▸ Task
The answer must consist of every record, printed exactly as it stands.

───── Records provided

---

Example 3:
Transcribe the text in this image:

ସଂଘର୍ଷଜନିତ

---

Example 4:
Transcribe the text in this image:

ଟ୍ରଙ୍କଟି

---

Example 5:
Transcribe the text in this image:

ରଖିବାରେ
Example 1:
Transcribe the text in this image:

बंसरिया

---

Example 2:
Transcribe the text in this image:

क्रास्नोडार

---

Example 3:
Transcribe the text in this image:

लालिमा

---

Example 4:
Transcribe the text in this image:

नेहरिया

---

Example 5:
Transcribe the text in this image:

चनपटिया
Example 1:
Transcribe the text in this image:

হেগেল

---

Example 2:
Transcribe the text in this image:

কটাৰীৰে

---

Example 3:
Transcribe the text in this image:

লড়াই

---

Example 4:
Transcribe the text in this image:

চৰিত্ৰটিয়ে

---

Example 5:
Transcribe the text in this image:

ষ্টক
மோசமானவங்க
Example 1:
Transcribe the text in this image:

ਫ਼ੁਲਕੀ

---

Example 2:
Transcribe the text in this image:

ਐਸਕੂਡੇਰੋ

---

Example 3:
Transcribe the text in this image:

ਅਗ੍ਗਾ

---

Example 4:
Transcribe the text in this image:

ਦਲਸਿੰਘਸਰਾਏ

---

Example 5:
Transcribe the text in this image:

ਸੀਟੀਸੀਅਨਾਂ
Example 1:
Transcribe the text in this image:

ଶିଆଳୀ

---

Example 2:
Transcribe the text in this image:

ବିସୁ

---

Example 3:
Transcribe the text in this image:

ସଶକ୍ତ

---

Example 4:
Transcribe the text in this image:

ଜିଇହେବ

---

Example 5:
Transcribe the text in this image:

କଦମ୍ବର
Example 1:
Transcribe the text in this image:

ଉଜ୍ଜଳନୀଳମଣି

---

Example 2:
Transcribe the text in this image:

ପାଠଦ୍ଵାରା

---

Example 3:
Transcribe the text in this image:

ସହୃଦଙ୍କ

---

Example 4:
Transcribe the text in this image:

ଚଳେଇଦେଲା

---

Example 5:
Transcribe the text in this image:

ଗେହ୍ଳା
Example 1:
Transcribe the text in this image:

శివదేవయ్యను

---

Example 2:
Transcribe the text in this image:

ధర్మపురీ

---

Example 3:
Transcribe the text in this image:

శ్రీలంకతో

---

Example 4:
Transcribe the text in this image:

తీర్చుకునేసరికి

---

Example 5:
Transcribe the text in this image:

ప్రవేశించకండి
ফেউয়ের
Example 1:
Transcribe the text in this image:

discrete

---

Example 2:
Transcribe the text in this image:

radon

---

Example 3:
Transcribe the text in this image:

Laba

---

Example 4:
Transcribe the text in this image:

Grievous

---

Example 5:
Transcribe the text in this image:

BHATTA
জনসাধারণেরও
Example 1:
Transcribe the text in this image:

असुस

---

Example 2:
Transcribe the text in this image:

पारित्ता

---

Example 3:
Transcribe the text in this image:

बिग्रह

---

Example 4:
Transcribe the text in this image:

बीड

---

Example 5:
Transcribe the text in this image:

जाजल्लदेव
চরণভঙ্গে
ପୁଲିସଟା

──────────

▸ Response
---

Example 3:
Transcribe the text in this image:

ସଂଘର୍ଷଜନିତ

---

Example 4:
Transcribe the text in this image:

ଟ୍ରଙ୍କଟି

---

Example 5:
Transcribe the text in this image:

ରଖିବାରେ
Example 1:
Transcribe the text in this image:

बंसरिया

---

Example 2:
Transcribe the text in this image:

क्रास्नोडार

---

Example 3:
Transcribe the text in this image:

लालिमा

---

Example 4:
Transcribe the text in this image:

नेहरिया

---

Example 5:
Transcribe the text in this image:

चनपटिया
Example 1:
Transcribe the text in this image:

হেগেল

---

Example 2:
Transcribe the text in this image:

কটাৰীৰে

---

Example 3:
Transcribe the text in this image:

লড়াই

---

Example 4:
Transcribe the text in this image:

চৰিত্ৰটিয়ে

---

Example 5:
Transcribe the text in this image:

ষ্টক
மோசமானவங்க
Example 1:
Transcribe the text in this image:

ਫ਼ੁਲਕੀ

---

Example 2:
Transcribe the text in this image:

ਐਸਕੂਡੇਰੋ

---

Example 3:
Transcribe the text in this image:

ਅਗ੍ਗਾ

---

Example 4:
Transcribe the text in this image:

ਦਲਸਿੰਘਸਰਾਏ

---

Example 5:
Transcribe the text in this image:

ਸੀਟੀਸੀਅਨਾਂ
Example 1:
Transcribe the text in this image:

ଶିଆଳୀ

---

Example 2:
Transcribe the text in this image:

ବିସୁ

---

Example 3:
Transcribe the text in this image:

ସଶକ୍ତ

---

Example 4:
Transcribe the text in this image:

ଜିଇହେବ

---

Example 5:
Transcribe the text in this image:

କଦମ୍ବର
Example 1:
Transcribe the text in this image:

ଉଜ୍ଜଳନୀଳମଣି

---

Example 2:
Transcribe the text in this image:

ପାଠଦ୍ଵାରା

---

Example 3:
Transcribe the text in this image:

ସହୃଦଙ୍କ

---

Example 4:
Transcribe the text in this image:

ଚଳେଇଦେଲା

---

Example 5:
Transcribe the text in this image:

ଗେହ୍ଳା
Example 1:
Transcribe the text in this image:

శివదేవయ్యను

---

Example 2:
Transcribe the text in this image:

ధర్మపురీ

---

Example 3:
Transcribe the text in this image:

శ్రీలంకతో

---

Example 4:
Transcribe the text in this image:

తీర్చుకునేసరికి

---

Example 5:
Transcribe the text in this image:

ప్రవేశించకండి
ফেউয়ের
Example 1:
Transcribe the text in this image:

discrete

---

Example 2:
Transcribe the text in this image:

radon

---

Example 3:
Transcribe the text in this image:

Laba

---

Example 4:
Transcribe the text in this image:

Grievous

---

Example 5:
Transcribe the text in this image:

BHATTA
জনসাধারণেরও
Example 1:
Transcribe the text in this image:

असुस

---

Example 2:
Transcribe the text in this image:

पारित्ता

---

Example 3:
Transcribe the text in this image:

बिग्रह

---

Example 4:
Transcribe the text in this image:

बीड

---

Example 5:
Transcribe the text in this image:

जाजल्लदेव
চরণভঙ্গে
ପୁଲିସଟା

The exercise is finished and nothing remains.